The whole gang gets to work, and Chaney lives up to his potential, knocking out the toughest guys in town. Speed makes a killing with Chaney, but, predictably, he manages to gamble it all away. Speed gets deep enough in the hole that the less savory elements of the street fighting community of New Orleans (i.e. - everyone) decide to kidnap him and hold him captive until Chaney agrees to fight a ringer that they've brought in from Chicago. At this point you'd think the gangster-types in the movie might have finally "Pushed Him Too Far!", but truthfully, Chaney doesn't seem very pushed at all. Bronson plays Chaney about as strong and silent as would seem humanly possible. He looks like he's perpetually just waking up from a long nap; hair tussled, bags under the eyes. And the events of the movie, whether it's the kidnapping of Speed, or the tacked on romantic subplot (the romantic interest is played by Bronson's real-life better half, Jill Ireland), rarely get more than a sentence or 2 from Chaney. But make no mistake. . this is one tough dude. Bronson is physically imposing, and his totem-pole disposition makes for a believable streetfighter, even when he's fighting men twice his size.
This part of the film works.

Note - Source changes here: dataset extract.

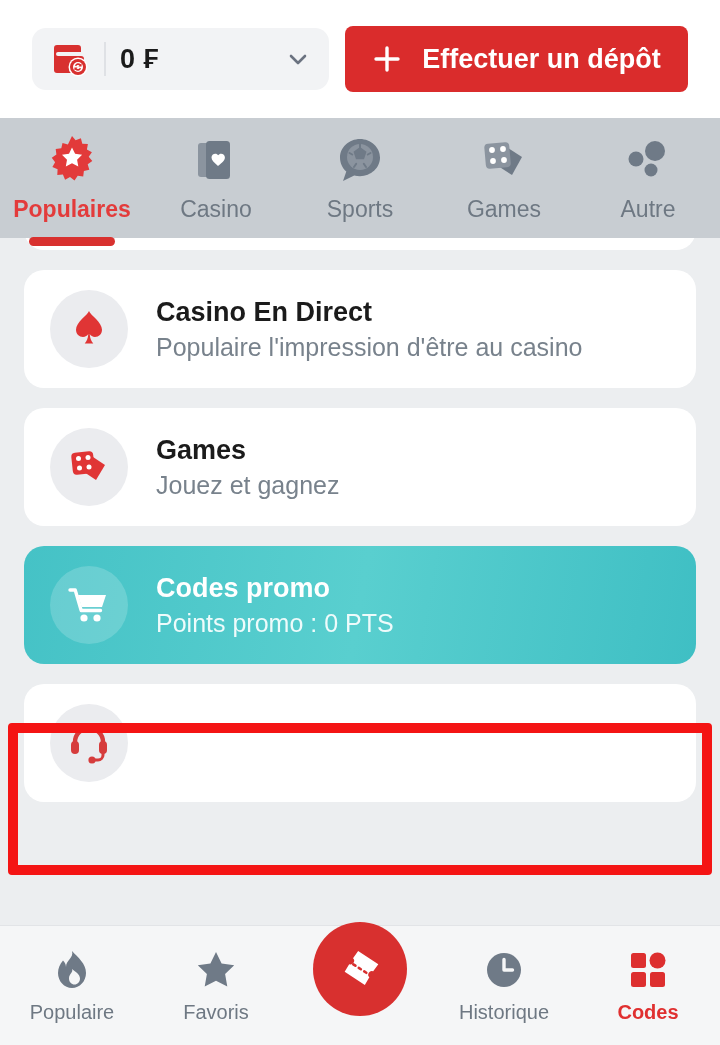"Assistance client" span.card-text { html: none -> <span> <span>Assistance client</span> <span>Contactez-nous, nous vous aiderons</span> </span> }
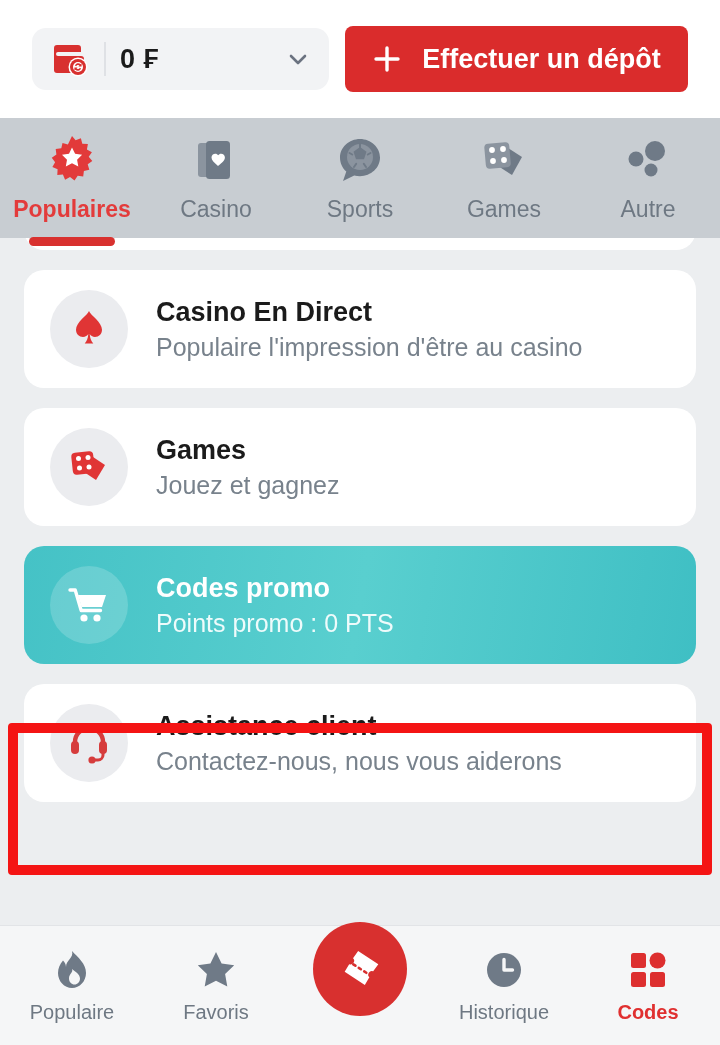"Populaire" .nav-item .lbl { font-size: 20px -> 25px }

Chaney definitely evokes the image of the "nameless gunfighter" that you'd find in westerns; coming into town to right the wrongs. And Speed, Poe, and the rest of the thugs show the correct amount of awe and fear of such an enigma. But, as I mentioned earlier, they try to shoehorn a romance into Chaney's life, and it doesn't work. There's absolutely no plausible way that a sadsack like Chaney could pull a babe of Jill Ireland's caliber, short of her being a prostitute (which they hint at, but by the end it seems more like Chaney and her are dating or something). The dialogue between them is laughable, and this subplot ends in a very unsatisfying way. This was a fightin' movie, and that's how it should have remained!
The Fightin'! - 1 - 2 - 3 - 4 - 5 - 6 - 7
Seeing guys like Bronson this week and Clint Eastwood from last week who were in ridiculous shape in their 50's makes me feel even worse about not going to the gym in my 30's. Chuck Bronson looked perfect in his role; definitely not the kind of dude you'd want to meet in a dark alley. The film gets points for above average fight choreography as well. There were a few kicks that looked a little out of place, and some of the combos were a little too well timed, but it didn't diminish what were some fantastic brawls. The settings were great as well, the best being the fight at what looked like a refinery against the gangster's best guy, Jim Henry. Henry was played by the late Robert Tessier, whose bald head and familiar face I couldn't place for the life of me. A quick look at his IMDb page sparked my memory; he was 'Shokner' in "The Longest Yard" and he played one of the bikers from the big brawl in "The Cannonball Run". He's also an accomplished stuntman, as was Nick Dmitri, the actor who played the gangster's ringer from Chicago named Street. My only criticism of the fighting (and it's a minor one) has to do with Tessier and Dmitri. I know that fans of the film are going to disagree, but I honestly thought these 2 should have switched parts. I can understand bringing in the ringer from Chicago and having him try to out-'strong and silent' the Chaney character, but Tessier was such an impressive physical presence in the film. Dmitri is an unbelievably tough guy, but having the big, bald, tattoo-covered bruiser in the finale would have worked better in my mind.
Overall Rating - 1 - 2 - 3 - 4 - 5 - 6
'Hard Times' was Walter Hill's first directorial effort. Hill has gone on to write and direct some spectacular films (he co-wrote one of my favorites, "Aliens", with James Cameron, and his cult favorite, "The Warriors" will definitely be reviewed here someday). While Hill didn't write 'Hard Times', you can see that this film made an impression on his future endeavors. Not too long ago I reviewed a later Hill effort, Undisputed, and my main critique of his work in that film was how broadly the characters were presented. 'Hard Times' certainly isn't an in-depth character study either, but the cast made it entertaining. I guess the bottom line is, if you're going to people your story with shallow stereotypes, make sure you have the actors to pull if off. Strother Martin, James Coburn, and Charles Bronson make this a fun movie to watch.